THE TASK:
Reproduce the records below in full and word for word, excluding pictures.

RECORDS SHOWN:
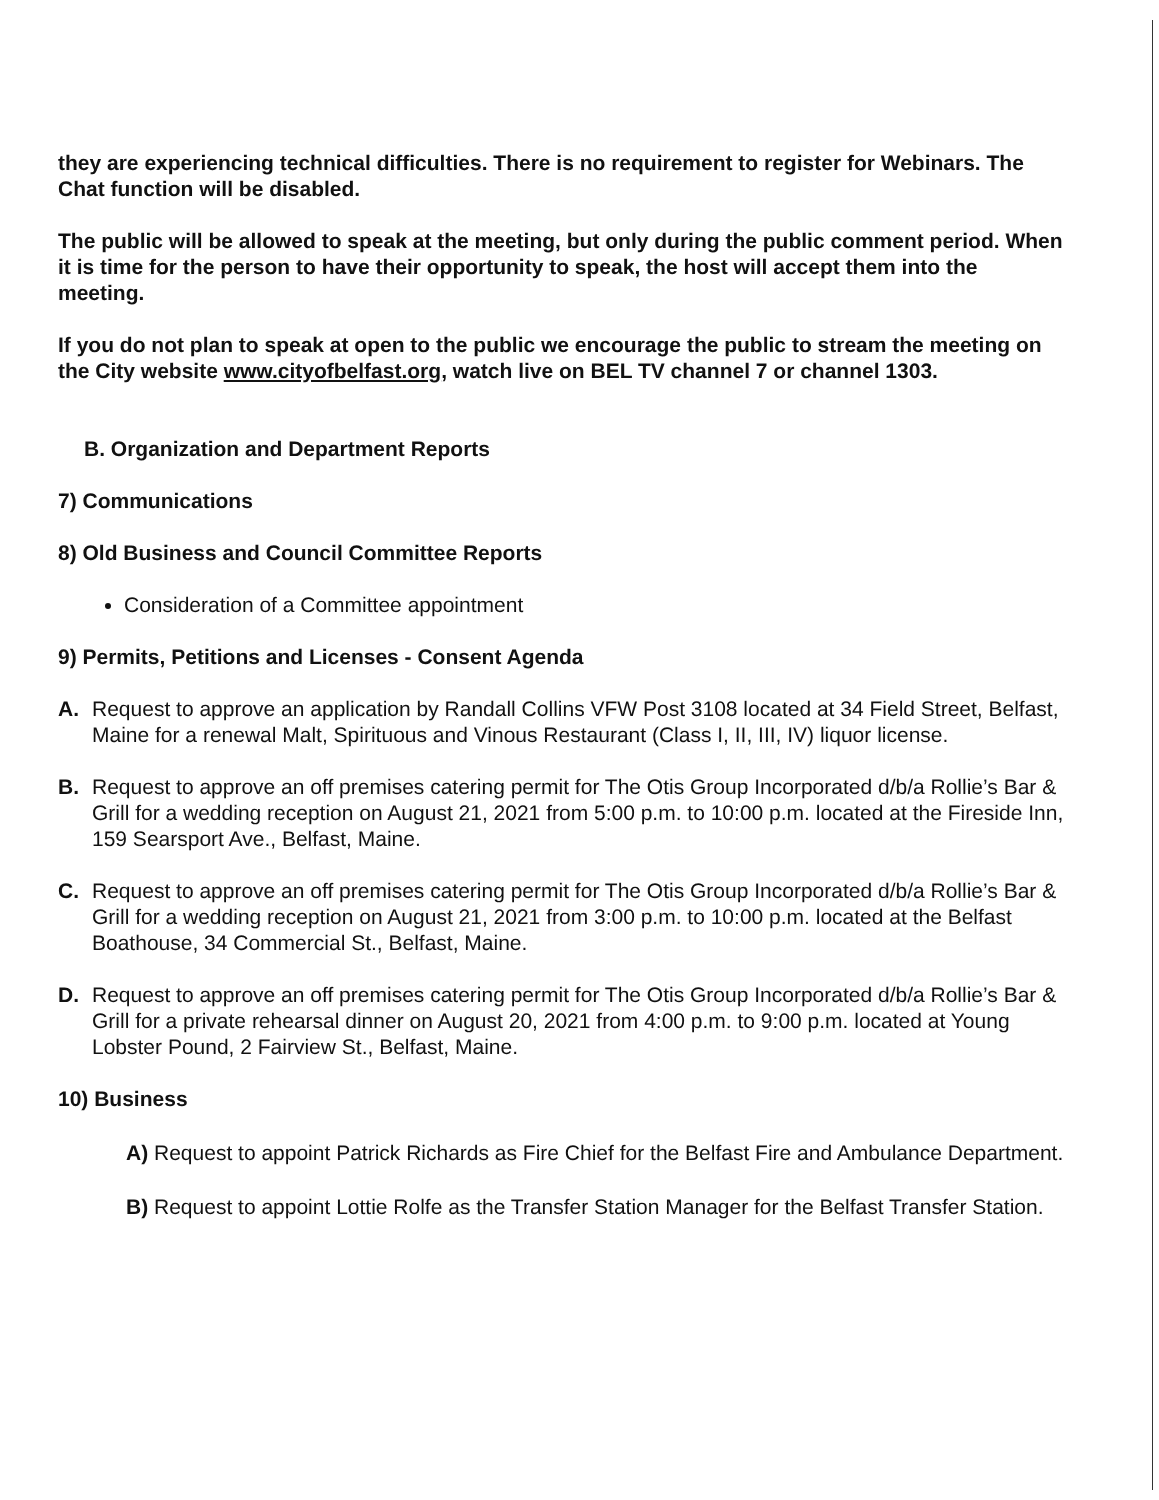they are experiencing technical difficulties. There is no requirement to register for Webinars. The Chat function will be disabled.
The public will be allowed to speak at the meeting, but only during the public comment period. When it is time for the person to have their opportunity to speak, the host will accept them into the meeting.
If you do not plan to speak at open to the public we encourage the public to stream the meeting on the City website www.cityofbelfast.org, watch live on BEL TV channel 7 or channel 1303.
B. Organization and Department Reports
7) Communications
8) Old Business and Council Committee Reports
Consideration of a Committee appointment
9) Permits, Petitions and Licenses - Consent Agenda
A. Request to approve an application by Randall Collins VFW Post 3108 located at 34 Field Street, Belfast, Maine for a renewal Malt, Spirituous and Vinous Restaurant (Class I, II, III, IV) liquor license.
B. Request to approve an off premises catering permit for The Otis Group Incorporated d/b/a Rollie’s Bar & Grill for a wedding reception on August 21, 2021 from 5:00 p.m. to 10:00 p.m. located at the Fireside Inn, 159 Searsport Ave., Belfast, Maine.
C. Request to approve an off premises catering permit for The Otis Group Incorporated d/b/a Rollie’s Bar & Grill for a wedding reception on August 21, 2021 from 3:00 p.m. to 10:00 p.m. located at the Belfast Boathouse, 34 Commercial St., Belfast, Maine.
D. Request to approve an off premises catering permit for The Otis Group Incorporated d/b/a Rollie’s Bar & Grill for a private rehearsal dinner on August 20, 2021 from 4:00 p.m. to 9:00 p.m. located at Young Lobster Pound, 2 Fairview St., Belfast, Maine.
10) Business
A) Request to appoint Patrick Richards as Fire Chief for the Belfast Fire and Ambulance Department.
B) Request to appoint Lottie Rolfe as the Transfer Station Manager for the Belfast Transfer Station.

SOLUTION BELOW:
they are experiencing technical difficulties. There is no requirement to register for Webinars. The Chat function will be disabled.
The public will be allowed to speak at the meeting, but only during the public comment period. When it is time for the person to have their opportunity to speak, the host will accept them into the meeting.
If you do not plan to speak at open to the public we encourage the public to stream the meeting on the City website www.cityofbelfast.org, watch live on BEL TV channel 7 or channel 1303.
B. Organization and Department Reports
7) Communications
8) Old Business and Council Committee Reports
Consideration of a Committee appointment
9) Permits, Petitions and Licenses - Consent Agenda
A. Request to approve an application by Randall Collins VFW Post 3108 located at 34 Field Street, Belfast, Maine for a renewal Malt, Spirituous and Vinous Restaurant (Class I, II, III, IV) liquor license.
B. Request to approve an off premises catering permit for The Otis Group Incorporated d/b/a Rollie’s Bar & Grill for a wedding reception on August 21, 2021 from 5:00 p.m. to 10:00 p.m. located at the Fireside Inn, 159 Searsport Ave., Belfast, Maine.
C. Request to approve an off premises catering permit for The Otis Group Incorporated d/b/a Rollie’s Bar & Grill for a wedding reception on August 21, 2021 from 3:00 p.m. to 10:00 p.m. located at the Belfast Boathouse, 34 Commercial St., Belfast, Maine.
D. Request to approve an off premises catering permit for The Otis Group Incorporated d/b/a Rollie’s Bar & Grill for a private rehearsal dinner on August 20, 2021 from 4:00 p.m. to 9:00 p.m. located at Young Lobster Pound, 2 Fairview St., Belfast, Maine.
10) Business
A) Request to appoint Patrick Richards as Fire Chief for the Belfast Fire and Ambulance Department.
B) Request to appoint Lottie Rolfe as the Transfer Station Manager for the Belfast Transfer Station.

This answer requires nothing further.